A Python 3 conversion of zTrix's webpage2html. Instructions on performing the port are provided below. This conversion works and functions for compiling Slate builds for distribution.
The Python 3 version is in compyler.py
while the original Python 2 version is left in webpage2html.py
.
$ 2to3 -w webpage2html.py
Search for lines utilizing base64.b64encode()
. Append .decode("ascii")
to these lines to get something like:
`base64.b64encode(data).decode("ascii")`
See lines 141, 204, 222.
Replace js_str.find(<str>)
with js_str.find(bytes(<str>,"utf-8"))
on lines 221, 223.
Replace js_str
with js_str.decode("utf-8")
on line 224.
Use a buffer on line 322:
# see: https://stackoverflow.com/questions/3597480/how-to-make-python-3-print-utf8
sys.stdout.buffer.write(rs)
To ensure that htmlentities are not incorrectly encoded and lost, modify the return
of compile()
starting on line 270:
# see: https://stackoverflow.com/questions/701704/convert-html-entities-to-unicode-and-vice-versa
if prettify:
text = soup.prettify(formatter='html')
else:
text = str(soup)
return text.encode("ascii", "xmlcharrefreplace")
This causes compile()
to return a bytes
object, which should be written to a file or stdout
using Buffered I/O.
Function prototype of generate
changed from:
def generate(index, verbose=True, comment=True, keep_script=False, prettify=False, full_url=True, verify=True, errorpage=False):
To:
def compile(index, verbose=True, comment=True, keep_scripts=True, prettify=False, full_url=True, verify=True, errorpage=False):
keep_scripts=True
ensures that JavaScript is saved by default. See line 176.
Line 321 is changed to use the updated prototype:
rs = compile(args.url, **kwargs)
The -s, --script
arg behavior on line 308 is inverted:
parser.add_argument('-s', '--scripts', action='store_true', help="don't embed JavaScript in the generated html ")
Finally, change line 315, 316 to:
if args.scripts:
kwargs['keep_scripts'] = False
This is a simple script to save a web page to a single html file.
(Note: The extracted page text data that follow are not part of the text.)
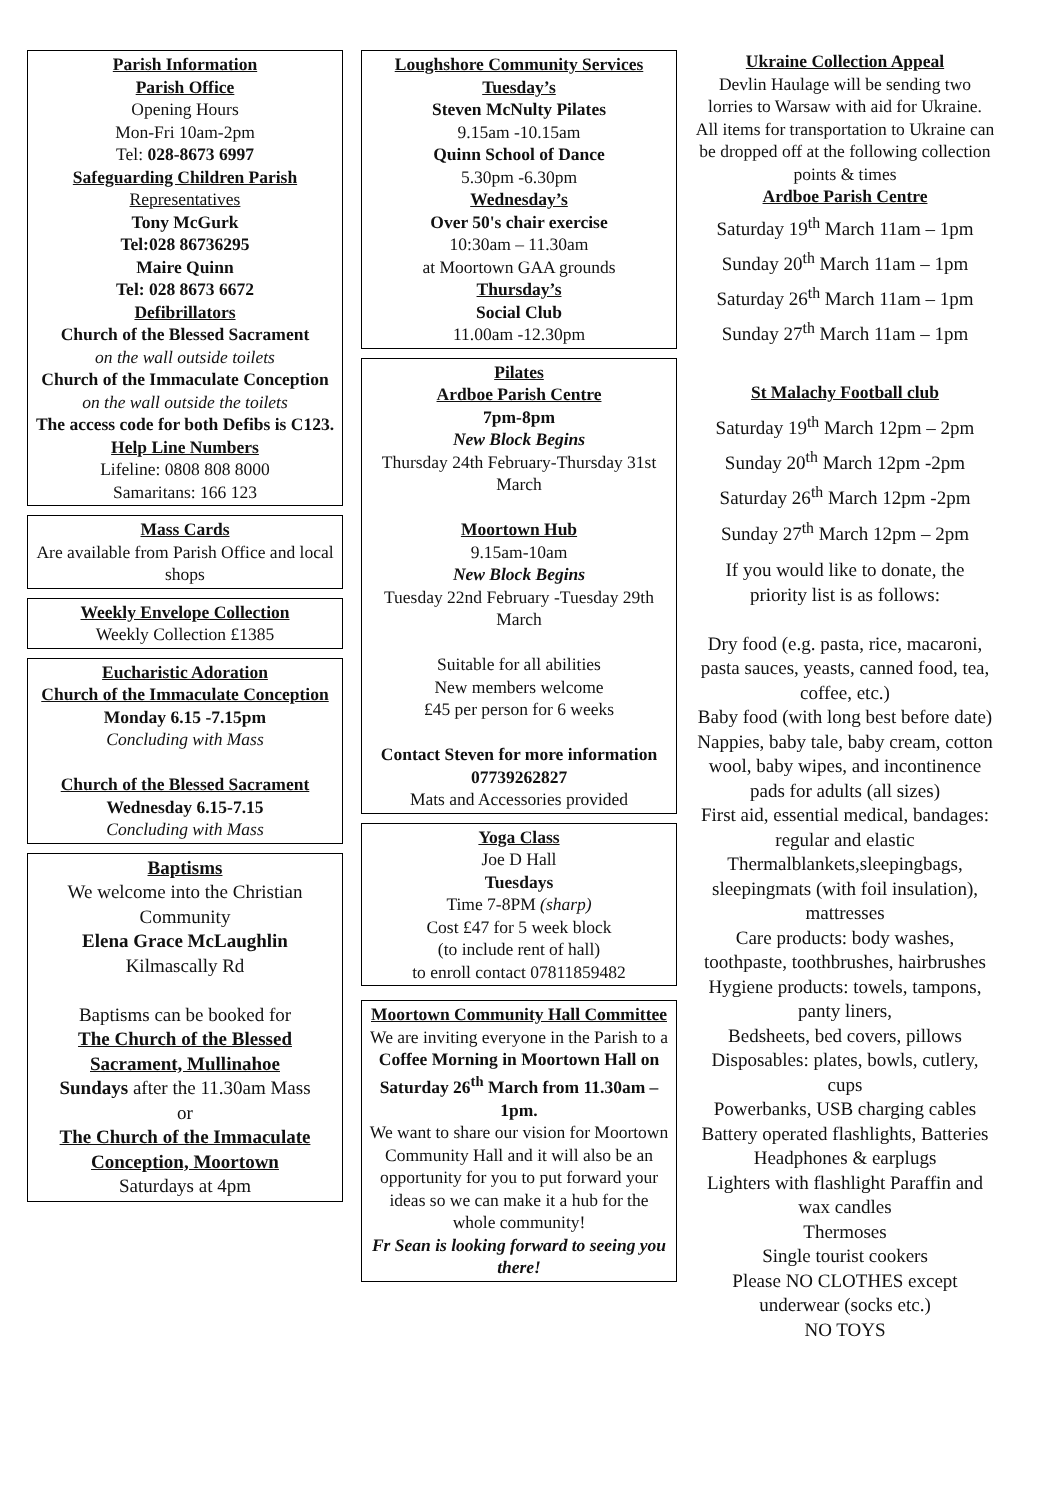Parish Information
Parish Office
Opening Hours
Mon-Fri 10am-2pm
Tel: 028-8673 6997
Safeguarding Children Parish
Representatives
Tony McGurk
Tel:028 86736295
Maire Quinn
Tel: 028 8673 6672
Defibrillators
Church of the Blessed Sacrament
on the wall outside toilets
Church of the Immaculate Conception on the wall outside the toilets
The access code for both Defibs is C123.
Help Line Numbers
Lifeline: 0808 808 8000
Samaritans: 166 123
Mass Cards
Are available from Parish Office and local shops
Weekly Envelope Collection
Weekly Collection £1385
Eucharistic Adoration
Church of the Immaculate Conception
Monday 6.15 -7.15pm
Concluding with Mass
Church of the Blessed Sacrament
Wednesday 6.15-7.15
Concluding with Mass
Baptisms
We welcome into the Christian Community
Elena Grace McLaughlin
Kilmascally Rd
Baptisms can be booked for
The Church of the Blessed Sacrament, Mullinahoe
Sundays after the 11.30am Mass
or
The Church of the Immaculate Conception, Moortown
Saturdays at 4pm
Loughshore Community Services
Tuesday’s
Steven McNulty Pilates
9.15am -10.15am
Quinn School of Dance
5.30pm -6.30pm
Wednesday’s
Over 50's chair exercise
10:30am – 11.30am
at Moortown GAA grounds
Thursday’s
Social Club
11.00am -12.30pm
Pilates
Ardboe Parish Centre
7pm-8pm
New Block Begins
Thursday 24th February-Thursday 31st March
Moortown Hub
9.15am-10am
New Block Begins
Tuesday 22nd February -Tuesday 29th March
Suitable for all abilities
New members welcome
£45 per person for 6 weeks
Contact Steven for more information 07739262827
Mats and Accessories provided
Yoga Class
Joe D Hall
Tuesdays
Time 7-8PM (sharp)
Cost £47 for 5 week block
(to include rent of hall)
to enroll contact 07811859482
Moortown Community Hall Committee
We are inviting everyone in the Parish to a
Coffee Morning in Moortown Hall on Saturday 26<sup>th</sup> March from 11.30am – 1pm.
We want to share our vision for Moortown Community Hall and it will also be an opportunity for you to put forward your ideas so we can make it a hub for the whole community!
Fr Sean is looking forward to seeing you there!
Ukraine Collection Appeal
Devlin Haulage will be sending two lorries to Warsaw with aid for Ukraine.
All items for transportation to Ukraine can be dropped off at the following collection points & times
Ardboe Parish Centre
Saturday 19<sup>th</sup> March 11am – 1pm
Sunday 20<sup>th</sup> March 11am – 1pm
Saturday 26<sup>th</sup> March 11am – 1pm
Sunday 27<sup>th</sup> March 11am – 1pm
St Malachy Football club
Saturday 19<sup>th</sup> March 12pm – 2pm
Sunday 20<sup>th</sup> March 12pm -2pm
Saturday 26<sup>th</sup> March 12pm -2pm
Sunday 27<sup>th</sup> March 12pm – 2pm
If you would like to donate, the priority list is as follows:
Dry food (e.g. pasta, rice, macaroni, pasta sauces, yeasts, canned food, tea, coffee, etc.)
Baby food (with long best before date)
Nappies, baby tale, baby cream, cotton wool, baby wipes, and incontinence pads for adults (all sizes)
First aid, essential medical, bandages: regular and elastic
Thermalblankets,sleepingbags, sleepingmats (with foil insulation), mattresses
Care products: body washes, toothpaste, toothbrushes, hairbrushes
Hygiene products: towels, tampons, panty liners,
Bedsheets, bed covers, pillows
Disposables: plates, bowls, cutlery, cups
Powerbanks, USB charging cables
Battery operated flashlights, Batteries
Headphones & earplugs
Lighters with flashlight Paraffin and wax candles
Thermoses
Single tourist cookers
Please NO CLOTHES except underwear (socks etc.)
NO TOYS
No mhtml or pdf stuff, no xxx_files directory, just one single readable and editable html file.
The basic idea is to insert all css/javascript files into html directly, and use base64 data URI for image data.
save webpage directly from url(recommended way):
$ python2 webpage2html.py http://www.google.com > google.html
or save webpage first using browsers such as chrome, to something.html with something_files directory beside.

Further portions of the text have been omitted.